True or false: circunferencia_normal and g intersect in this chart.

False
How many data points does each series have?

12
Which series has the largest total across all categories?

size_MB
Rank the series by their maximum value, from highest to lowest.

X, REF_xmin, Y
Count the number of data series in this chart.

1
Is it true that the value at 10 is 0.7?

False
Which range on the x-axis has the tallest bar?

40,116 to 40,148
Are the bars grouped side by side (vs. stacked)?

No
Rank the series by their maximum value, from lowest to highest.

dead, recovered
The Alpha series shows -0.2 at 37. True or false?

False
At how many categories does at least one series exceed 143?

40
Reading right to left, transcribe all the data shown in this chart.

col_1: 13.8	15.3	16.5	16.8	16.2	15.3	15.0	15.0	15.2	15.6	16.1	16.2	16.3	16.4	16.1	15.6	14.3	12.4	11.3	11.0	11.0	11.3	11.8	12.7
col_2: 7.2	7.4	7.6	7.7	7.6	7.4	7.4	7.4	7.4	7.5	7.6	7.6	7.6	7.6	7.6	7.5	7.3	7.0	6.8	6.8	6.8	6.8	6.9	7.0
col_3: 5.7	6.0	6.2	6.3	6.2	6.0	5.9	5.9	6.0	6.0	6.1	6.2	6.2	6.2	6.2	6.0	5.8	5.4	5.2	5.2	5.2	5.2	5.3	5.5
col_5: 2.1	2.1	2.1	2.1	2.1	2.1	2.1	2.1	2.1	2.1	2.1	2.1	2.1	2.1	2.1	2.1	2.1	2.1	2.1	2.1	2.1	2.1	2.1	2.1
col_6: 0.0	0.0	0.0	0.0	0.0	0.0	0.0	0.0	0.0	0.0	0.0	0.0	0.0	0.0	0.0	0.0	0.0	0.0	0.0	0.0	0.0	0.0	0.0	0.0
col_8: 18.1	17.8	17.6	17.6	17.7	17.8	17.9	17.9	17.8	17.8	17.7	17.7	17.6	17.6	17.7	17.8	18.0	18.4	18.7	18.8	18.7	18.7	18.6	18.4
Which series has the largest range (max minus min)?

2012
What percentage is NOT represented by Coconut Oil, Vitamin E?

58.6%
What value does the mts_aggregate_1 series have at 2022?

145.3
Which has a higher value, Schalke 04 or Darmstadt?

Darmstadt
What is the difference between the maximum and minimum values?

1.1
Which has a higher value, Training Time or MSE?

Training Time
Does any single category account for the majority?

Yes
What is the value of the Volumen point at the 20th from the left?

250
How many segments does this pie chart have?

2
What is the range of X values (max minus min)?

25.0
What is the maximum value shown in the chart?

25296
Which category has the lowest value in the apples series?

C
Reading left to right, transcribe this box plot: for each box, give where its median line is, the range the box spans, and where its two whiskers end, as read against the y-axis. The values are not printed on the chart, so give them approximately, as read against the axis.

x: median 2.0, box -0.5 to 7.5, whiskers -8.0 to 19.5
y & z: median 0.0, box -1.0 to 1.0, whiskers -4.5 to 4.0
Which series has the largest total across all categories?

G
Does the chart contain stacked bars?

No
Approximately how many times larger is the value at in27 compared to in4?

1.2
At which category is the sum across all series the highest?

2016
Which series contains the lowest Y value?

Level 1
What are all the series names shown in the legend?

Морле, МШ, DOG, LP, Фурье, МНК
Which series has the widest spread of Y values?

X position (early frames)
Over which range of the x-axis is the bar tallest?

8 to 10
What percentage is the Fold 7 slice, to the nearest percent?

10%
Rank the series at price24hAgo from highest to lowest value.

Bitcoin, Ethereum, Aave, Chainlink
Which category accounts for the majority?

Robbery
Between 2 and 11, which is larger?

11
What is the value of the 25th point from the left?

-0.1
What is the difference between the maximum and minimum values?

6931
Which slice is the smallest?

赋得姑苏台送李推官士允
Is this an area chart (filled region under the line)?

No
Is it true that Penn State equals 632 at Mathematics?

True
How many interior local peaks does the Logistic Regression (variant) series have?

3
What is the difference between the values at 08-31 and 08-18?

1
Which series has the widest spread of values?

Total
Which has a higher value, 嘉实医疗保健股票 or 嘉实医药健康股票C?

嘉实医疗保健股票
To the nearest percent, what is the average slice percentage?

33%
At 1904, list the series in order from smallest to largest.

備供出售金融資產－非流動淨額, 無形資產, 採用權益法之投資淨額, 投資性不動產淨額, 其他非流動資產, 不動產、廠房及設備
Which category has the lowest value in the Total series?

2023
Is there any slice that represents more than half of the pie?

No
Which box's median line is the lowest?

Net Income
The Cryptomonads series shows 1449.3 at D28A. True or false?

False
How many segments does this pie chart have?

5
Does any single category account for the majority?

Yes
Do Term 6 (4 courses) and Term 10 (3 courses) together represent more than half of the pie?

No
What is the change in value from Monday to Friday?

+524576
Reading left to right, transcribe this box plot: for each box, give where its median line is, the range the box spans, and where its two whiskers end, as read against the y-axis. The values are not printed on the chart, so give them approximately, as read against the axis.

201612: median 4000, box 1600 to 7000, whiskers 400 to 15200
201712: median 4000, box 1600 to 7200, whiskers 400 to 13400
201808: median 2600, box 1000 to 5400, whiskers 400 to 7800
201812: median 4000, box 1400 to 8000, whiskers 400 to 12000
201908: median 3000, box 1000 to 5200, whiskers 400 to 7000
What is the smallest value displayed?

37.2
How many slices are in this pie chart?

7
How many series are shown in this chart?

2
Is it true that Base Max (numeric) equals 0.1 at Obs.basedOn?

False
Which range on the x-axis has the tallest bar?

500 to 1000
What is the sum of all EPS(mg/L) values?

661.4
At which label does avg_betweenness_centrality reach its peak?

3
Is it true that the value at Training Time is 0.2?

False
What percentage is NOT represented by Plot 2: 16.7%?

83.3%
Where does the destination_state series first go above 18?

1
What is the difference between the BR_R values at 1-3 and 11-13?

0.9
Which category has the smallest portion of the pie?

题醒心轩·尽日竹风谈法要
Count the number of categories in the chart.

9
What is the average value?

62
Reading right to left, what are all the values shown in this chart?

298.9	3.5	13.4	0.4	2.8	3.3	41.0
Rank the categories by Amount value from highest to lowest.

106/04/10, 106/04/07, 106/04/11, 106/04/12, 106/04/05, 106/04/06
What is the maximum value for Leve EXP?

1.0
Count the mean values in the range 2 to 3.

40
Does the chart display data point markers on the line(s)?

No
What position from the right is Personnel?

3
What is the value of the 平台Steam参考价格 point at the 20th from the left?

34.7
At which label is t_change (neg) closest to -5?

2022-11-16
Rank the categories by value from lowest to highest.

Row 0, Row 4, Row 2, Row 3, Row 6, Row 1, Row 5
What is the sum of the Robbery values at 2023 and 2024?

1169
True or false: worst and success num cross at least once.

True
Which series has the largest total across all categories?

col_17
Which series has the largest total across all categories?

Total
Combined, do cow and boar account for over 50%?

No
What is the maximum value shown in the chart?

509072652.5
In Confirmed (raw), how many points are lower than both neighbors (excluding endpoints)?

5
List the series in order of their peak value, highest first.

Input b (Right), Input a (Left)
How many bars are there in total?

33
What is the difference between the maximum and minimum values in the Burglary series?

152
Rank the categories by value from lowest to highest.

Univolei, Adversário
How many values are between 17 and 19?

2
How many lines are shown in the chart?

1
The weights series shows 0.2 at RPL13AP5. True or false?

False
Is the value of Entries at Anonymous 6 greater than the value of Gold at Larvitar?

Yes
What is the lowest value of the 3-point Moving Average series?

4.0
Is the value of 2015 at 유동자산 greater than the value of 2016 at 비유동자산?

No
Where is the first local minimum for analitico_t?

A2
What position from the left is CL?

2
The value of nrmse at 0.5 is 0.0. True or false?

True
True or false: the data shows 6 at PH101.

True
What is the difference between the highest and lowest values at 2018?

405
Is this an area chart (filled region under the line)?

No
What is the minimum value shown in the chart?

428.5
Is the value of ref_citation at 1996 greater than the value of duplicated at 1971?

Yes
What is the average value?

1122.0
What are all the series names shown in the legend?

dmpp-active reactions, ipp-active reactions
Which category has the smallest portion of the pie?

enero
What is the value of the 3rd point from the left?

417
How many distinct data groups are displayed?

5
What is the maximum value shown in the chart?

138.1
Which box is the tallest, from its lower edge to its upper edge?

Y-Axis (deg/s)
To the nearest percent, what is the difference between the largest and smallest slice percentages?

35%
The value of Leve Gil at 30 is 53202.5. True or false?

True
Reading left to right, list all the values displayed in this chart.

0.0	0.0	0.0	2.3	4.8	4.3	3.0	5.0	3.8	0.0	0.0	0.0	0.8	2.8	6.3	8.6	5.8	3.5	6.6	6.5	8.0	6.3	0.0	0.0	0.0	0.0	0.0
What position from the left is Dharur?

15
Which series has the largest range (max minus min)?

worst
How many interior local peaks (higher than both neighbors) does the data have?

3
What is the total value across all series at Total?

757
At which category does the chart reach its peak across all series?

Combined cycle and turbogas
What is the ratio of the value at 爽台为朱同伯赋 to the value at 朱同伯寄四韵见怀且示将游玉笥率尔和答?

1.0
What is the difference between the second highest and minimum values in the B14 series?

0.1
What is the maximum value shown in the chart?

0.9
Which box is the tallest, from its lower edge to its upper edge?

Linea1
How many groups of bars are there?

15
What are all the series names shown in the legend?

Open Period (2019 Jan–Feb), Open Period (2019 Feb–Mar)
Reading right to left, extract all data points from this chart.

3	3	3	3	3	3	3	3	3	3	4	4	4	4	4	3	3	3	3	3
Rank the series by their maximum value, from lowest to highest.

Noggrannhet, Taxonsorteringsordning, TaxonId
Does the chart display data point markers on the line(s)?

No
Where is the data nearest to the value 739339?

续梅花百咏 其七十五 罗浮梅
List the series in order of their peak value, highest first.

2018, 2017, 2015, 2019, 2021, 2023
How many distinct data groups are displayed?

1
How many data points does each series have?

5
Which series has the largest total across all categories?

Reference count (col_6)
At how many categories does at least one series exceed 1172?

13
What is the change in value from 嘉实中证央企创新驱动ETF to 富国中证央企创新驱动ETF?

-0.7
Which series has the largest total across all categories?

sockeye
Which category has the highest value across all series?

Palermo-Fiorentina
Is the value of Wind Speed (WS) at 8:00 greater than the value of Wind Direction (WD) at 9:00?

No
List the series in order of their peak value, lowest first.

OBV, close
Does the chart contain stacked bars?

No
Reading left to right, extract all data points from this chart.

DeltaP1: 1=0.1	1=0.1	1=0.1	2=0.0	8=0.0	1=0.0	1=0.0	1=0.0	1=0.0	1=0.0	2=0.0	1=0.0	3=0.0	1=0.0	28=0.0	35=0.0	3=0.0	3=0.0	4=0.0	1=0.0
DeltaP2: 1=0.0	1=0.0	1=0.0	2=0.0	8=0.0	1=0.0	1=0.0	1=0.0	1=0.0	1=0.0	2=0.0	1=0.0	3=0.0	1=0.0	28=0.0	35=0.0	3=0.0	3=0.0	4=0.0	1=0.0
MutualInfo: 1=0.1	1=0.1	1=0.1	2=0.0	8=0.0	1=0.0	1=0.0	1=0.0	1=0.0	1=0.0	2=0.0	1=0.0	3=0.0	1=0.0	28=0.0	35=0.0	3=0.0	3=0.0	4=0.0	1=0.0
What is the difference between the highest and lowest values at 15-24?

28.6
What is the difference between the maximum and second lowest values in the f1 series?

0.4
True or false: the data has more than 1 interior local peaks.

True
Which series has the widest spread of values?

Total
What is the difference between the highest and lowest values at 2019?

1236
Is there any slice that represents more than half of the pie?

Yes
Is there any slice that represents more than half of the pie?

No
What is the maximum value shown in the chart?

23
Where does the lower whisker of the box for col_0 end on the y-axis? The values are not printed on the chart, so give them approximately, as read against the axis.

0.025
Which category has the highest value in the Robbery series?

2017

########################################

* EXERCISE DIRECTIONS
From the rows above, pick out and copy every line that contains the word "Rank".

* RESPONSE AREA
Rank the series by their maximum value, from highest to lowest.
Rank the series by their maximum value, from lowest to highest.
Rank the series at price24hAgo from highest to lowest value.
Rank the categories by Amount value from highest to lowest.
Rank the categories by value from lowest to highest.
Rank the categories by value from lowest to highest.
Rank the series by their maximum value, from lowest to highest.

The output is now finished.